Long-time Mizuno patrons will be familiar with this breaking-in process which results in a firmer ride quality after a few months.

So what kind of runs is the Wave Rider 21 good for? It is certainly suitable for daily runs, and even for faster training workouts. At sub-10 ounces, the Rider isn’t heavy at all, and the ride has a firm feel. Both these properties make it suitable for the aforementioned use-cases.

Can the Rider 21 be used for marathons? There isn’t a universally acceptable answer to this question. The ride has ample cushioning but of a firm kind, so a lot will depend on your personal footwear preferences. If you like a soft underfoot feel, then this shoe won’t cut it as a marathon slogger.

But if you’re ok with the Rider’s distinct midsole characteristic, then sure, run a marathon in them.



There are a few things we’ll always love about the Rider. The hard Wave plate inside the midsole gives most Mizunos a supportive and consistent ride character. The forefoot is flared wide and also curved gently in a cup-like fashion, and this gives the Rider a planted feel.

Inside the upper, there’s plenty of forefoot and toe-box room. The materials have a soft hand-feel, thus creating comfortable interiors. The upper could have been better minus the stitched Mizuno logos, though. A fused type (like on the Sayonara 2) would have improved the fit.

Also, runners new to the Rider will find the ride quality clunky and noisy. It gets better after 50 miles, but still.


You’d have deduced by now that the Rider 21 is almost the same as the 20 except for the minor fit difference around the forefoot and heel.

An identical midsole means that the Rider retains the familiar medium-soft yet noisy ride quality. But that’s how the Rider has always been, so no surprises here. Go for the Rider 21 if you want a neutral running shoe with superb ride support.


For $30 extra over the Rider 21, you get the Wave Sky – a plusher shoe with softer interiors and a higher level of cushioning.

The downside? The Wave Sky is 11.5 ounces, which is nearly two ounces over the Wave Rider 21. The Wave Sky is a heavy shoe.



If you want a higher level of cushioning without sacrificing support, the Wave Sky is your friend. On the other end of the spectrum is the Wave Ekiden 11 – a lightweight racing flat which is a great fit for 5K and 10K runs. The New Balance Hanzo is an alternative to the Ekiden.

There are many choices in the premium cushioned category if you do not want the Wave Sky. The Nike Vomero 12 is cushioned and responsive trainer, and then so is the Brooks Levitate. Or for that matter, the Saucony Triumph ISO 4.



Technically speaking, the Mizuno Wave Rider 21 is a neutral running shoe. This puts it in the same class as the Asics Cumulus 19, Brooks Ghost 10, New Balance 880V7, Nike Pegasus 34, and the Saucony Ride 10.

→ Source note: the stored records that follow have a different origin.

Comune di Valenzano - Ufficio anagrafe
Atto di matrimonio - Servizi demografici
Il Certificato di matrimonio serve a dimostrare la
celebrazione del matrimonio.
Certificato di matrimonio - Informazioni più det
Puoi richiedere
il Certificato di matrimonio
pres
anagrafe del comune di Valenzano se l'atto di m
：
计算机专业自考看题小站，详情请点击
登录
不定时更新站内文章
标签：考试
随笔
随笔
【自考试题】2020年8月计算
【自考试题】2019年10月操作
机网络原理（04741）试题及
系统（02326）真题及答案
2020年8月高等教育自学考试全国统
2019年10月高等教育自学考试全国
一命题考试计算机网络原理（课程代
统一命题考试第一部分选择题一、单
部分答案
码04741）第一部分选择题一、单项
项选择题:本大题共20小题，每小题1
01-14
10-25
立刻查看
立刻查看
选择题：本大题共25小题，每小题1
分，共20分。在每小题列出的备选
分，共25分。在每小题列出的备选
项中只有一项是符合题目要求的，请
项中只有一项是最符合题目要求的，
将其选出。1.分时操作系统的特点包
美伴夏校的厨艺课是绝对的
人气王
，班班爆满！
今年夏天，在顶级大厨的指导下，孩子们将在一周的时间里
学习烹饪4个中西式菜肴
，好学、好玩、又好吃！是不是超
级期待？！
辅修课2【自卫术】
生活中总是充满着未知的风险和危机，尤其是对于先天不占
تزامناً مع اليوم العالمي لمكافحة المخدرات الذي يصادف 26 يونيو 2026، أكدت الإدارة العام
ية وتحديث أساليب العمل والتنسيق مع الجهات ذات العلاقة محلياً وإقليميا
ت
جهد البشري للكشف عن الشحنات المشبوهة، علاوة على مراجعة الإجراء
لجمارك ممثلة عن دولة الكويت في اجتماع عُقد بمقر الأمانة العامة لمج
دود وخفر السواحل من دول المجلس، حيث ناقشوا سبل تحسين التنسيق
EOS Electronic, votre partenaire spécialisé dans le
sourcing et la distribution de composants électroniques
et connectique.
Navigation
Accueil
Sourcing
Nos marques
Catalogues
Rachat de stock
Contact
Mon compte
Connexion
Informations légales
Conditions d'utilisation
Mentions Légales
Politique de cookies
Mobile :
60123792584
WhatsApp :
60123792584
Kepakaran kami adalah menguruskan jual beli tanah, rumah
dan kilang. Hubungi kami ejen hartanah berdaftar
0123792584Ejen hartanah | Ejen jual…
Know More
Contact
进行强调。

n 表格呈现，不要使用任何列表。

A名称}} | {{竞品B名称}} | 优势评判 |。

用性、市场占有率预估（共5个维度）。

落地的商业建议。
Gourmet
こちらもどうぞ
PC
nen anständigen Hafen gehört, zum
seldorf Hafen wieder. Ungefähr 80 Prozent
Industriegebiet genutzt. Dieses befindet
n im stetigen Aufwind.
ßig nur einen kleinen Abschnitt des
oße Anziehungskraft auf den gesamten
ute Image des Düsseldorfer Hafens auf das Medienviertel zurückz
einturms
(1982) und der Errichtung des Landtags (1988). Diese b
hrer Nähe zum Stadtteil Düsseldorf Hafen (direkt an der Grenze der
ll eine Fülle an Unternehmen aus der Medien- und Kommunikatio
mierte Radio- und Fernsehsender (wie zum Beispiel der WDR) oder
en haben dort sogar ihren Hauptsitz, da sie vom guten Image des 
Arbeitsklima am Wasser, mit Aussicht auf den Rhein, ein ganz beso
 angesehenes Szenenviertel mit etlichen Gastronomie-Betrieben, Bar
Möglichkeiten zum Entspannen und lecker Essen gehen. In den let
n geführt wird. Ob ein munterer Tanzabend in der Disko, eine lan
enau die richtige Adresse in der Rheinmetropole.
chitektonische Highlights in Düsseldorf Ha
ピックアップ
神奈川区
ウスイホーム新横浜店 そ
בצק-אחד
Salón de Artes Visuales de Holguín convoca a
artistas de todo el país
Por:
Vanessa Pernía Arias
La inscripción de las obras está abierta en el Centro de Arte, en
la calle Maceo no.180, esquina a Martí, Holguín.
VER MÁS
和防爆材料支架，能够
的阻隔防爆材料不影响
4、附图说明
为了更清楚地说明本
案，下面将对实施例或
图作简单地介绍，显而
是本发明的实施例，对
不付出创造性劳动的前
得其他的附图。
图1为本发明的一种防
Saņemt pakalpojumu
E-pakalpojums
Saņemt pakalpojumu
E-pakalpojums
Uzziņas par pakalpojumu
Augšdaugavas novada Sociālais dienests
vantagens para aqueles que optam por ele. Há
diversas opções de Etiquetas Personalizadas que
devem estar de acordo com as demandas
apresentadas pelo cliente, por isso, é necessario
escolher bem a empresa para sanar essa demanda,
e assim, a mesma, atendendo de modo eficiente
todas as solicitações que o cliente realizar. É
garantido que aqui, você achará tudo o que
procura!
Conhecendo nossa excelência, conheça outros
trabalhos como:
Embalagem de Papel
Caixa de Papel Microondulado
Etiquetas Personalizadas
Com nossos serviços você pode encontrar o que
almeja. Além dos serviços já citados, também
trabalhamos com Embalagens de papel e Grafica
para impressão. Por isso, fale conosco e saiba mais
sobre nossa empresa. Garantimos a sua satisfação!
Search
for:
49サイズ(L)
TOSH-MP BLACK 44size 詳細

These shoes exhibit a wide variety of ride quality, ranging from medium-soft (Cumulus, 880, Ghost, Ride 10) to springy responsiveness. (Pegasus)

Mizuno’s Wave plate imparts the Rider 21 a unique ride quality. Hence, it makes sense to look within if you want a shoe with a similar ride. The Wave Inspire 13 is the closest one can get to the Rider, regardless of the latter’s support classification.